Dataset entries
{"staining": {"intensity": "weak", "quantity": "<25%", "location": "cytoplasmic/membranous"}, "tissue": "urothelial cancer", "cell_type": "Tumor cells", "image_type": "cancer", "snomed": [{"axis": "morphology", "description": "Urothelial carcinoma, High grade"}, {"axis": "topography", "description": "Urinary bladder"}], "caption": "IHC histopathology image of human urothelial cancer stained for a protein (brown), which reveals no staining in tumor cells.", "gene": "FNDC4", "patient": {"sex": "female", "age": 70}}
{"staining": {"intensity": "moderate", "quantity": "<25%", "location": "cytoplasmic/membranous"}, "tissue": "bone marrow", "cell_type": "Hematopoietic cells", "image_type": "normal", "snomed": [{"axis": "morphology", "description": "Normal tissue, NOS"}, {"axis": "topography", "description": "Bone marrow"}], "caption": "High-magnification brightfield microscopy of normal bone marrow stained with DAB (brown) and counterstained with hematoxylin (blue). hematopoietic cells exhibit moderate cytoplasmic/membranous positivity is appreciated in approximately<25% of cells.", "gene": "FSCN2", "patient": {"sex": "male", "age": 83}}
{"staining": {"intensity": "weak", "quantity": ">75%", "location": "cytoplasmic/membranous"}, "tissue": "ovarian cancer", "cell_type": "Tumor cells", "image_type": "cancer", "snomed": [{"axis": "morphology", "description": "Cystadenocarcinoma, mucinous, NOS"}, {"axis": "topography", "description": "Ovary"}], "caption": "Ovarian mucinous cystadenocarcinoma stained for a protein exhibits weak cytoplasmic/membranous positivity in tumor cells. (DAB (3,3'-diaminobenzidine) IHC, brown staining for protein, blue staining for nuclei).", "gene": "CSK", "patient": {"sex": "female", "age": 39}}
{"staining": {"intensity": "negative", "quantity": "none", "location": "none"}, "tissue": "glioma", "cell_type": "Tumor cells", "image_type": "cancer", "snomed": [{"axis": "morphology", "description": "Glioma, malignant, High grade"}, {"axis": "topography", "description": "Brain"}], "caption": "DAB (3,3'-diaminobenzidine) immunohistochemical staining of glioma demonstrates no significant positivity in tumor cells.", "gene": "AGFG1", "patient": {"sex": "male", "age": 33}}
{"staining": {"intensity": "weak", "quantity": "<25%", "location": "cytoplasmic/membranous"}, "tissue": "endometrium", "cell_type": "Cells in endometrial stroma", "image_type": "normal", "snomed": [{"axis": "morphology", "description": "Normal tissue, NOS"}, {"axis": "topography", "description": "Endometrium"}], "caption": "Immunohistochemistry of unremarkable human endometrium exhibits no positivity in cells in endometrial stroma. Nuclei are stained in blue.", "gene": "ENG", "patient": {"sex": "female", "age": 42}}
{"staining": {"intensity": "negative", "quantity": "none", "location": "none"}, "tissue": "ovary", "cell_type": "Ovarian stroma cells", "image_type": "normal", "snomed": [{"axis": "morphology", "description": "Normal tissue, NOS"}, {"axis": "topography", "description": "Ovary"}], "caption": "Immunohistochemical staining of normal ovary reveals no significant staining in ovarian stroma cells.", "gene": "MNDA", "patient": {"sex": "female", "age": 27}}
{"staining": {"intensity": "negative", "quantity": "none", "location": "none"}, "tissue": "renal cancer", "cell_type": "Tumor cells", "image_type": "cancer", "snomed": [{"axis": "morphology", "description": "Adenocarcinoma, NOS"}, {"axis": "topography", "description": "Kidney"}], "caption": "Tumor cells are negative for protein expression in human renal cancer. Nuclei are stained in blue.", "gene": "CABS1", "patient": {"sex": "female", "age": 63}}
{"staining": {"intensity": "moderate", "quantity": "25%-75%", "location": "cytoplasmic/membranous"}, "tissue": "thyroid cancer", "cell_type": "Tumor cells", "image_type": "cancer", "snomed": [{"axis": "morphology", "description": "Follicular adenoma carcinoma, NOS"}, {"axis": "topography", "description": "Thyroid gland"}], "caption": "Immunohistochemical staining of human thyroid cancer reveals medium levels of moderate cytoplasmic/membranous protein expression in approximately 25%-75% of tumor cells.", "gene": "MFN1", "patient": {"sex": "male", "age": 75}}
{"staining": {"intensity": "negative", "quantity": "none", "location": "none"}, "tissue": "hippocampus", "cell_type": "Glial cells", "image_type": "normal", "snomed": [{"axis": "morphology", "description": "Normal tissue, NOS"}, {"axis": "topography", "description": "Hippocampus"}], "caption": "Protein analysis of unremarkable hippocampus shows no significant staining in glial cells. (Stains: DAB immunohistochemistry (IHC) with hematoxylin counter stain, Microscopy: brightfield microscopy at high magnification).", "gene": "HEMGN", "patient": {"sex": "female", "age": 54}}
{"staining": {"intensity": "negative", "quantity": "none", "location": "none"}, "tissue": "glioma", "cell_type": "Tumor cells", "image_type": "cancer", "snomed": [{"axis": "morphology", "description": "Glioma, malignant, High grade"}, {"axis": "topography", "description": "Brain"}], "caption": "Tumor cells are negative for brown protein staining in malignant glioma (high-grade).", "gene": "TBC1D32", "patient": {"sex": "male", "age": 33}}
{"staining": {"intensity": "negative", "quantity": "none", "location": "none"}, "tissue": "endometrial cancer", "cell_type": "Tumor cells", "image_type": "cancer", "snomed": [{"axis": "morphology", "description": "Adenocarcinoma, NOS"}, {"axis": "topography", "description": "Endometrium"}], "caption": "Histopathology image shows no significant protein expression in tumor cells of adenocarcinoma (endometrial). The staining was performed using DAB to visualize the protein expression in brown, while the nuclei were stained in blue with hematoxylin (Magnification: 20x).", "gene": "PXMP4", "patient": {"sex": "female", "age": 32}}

- Problem to solve:
The first line of the entries, the line with "(3,3'-diaminobenzidine) immunohistochemical staining", and every line between them should be retyped exactly, and nothing else.

- Solved problem:
{"staining": {"intensity": "weak", "quantity": "<25%", "location": "cytoplasmic/membranous"}, "tissue": "urothelial cancer", "cell_type": "Tumor cells", "image_type": "cancer", "snomed": [{"axis": "morphology", "description": "Urothelial carcinoma, High grade"}, {"axis": "topography", "description": "Urinary bladder"}], "caption": "IHC histopathology image of human urothelial cancer stained for a protein (brown), which reveals no staining in tumor cells.", "gene": "FNDC4", "patient": {"sex": "female", "age": 70}}
{"staining": {"intensity": "moderate", "quantity": "<25%", "location": "cytoplasmic/membranous"}, "tissue": "bone marrow", "cell_type": "Hematopoietic cells", "image_type": "normal", "snomed": [{"axis": "morphology", "description": "Normal tissue, NOS"}, {"axis": "topography", "description": "Bone marrow"}], "caption": "High-magnification brightfield microscopy of normal bone marrow stained with DAB (brown) and counterstained with hematoxylin (blue). hematopoietic cells exhibit moderate cytoplasmic/membranous positivity is appreciated in approximately<25% of cells.", "gene": "FSCN2", "patient": {"sex": "male", "age": 83}}
{"staining": {"intensity": "weak", "quantity": ">75%", "location": "cytoplasmic/membranous"}, "tissue": "ovarian cancer", "cell_type": "Tumor cells", "image_type": "cancer", "snomed": [{"axis": "morphology", "description": "Cystadenocarcinoma, mucinous, NOS"}, {"axis": "topography", "description": "Ovary"}], "caption": "Ovarian mucinous cystadenocarcinoma stained for a protein exhibits weak cytoplasmic/membranous positivity in tumor cells. (DAB (3,3'-diaminobenzidine) IHC, brown staining for protein, blue staining for nuclei).", "gene": "CSK", "patient": {"sex": "female", "age": 39}}
{"staining": {"intensity": "negative", "quantity": "none", "location": "none"}, "tissue": "glioma", "cell_type": "Tumor cells", "image_type": "cancer", "snomed": [{"axis": "morphology", "description": "Glioma, malignant, High grade"}, {"axis": "topography", "description": "Brain"}], "caption": "DAB (3,3'-diaminobenzidine) immunohistochemical staining of glioma demonstrates no significant positivity in tumor cells.", "gene": "AGFG1", "patient": {"sex": "male", "age": 33}}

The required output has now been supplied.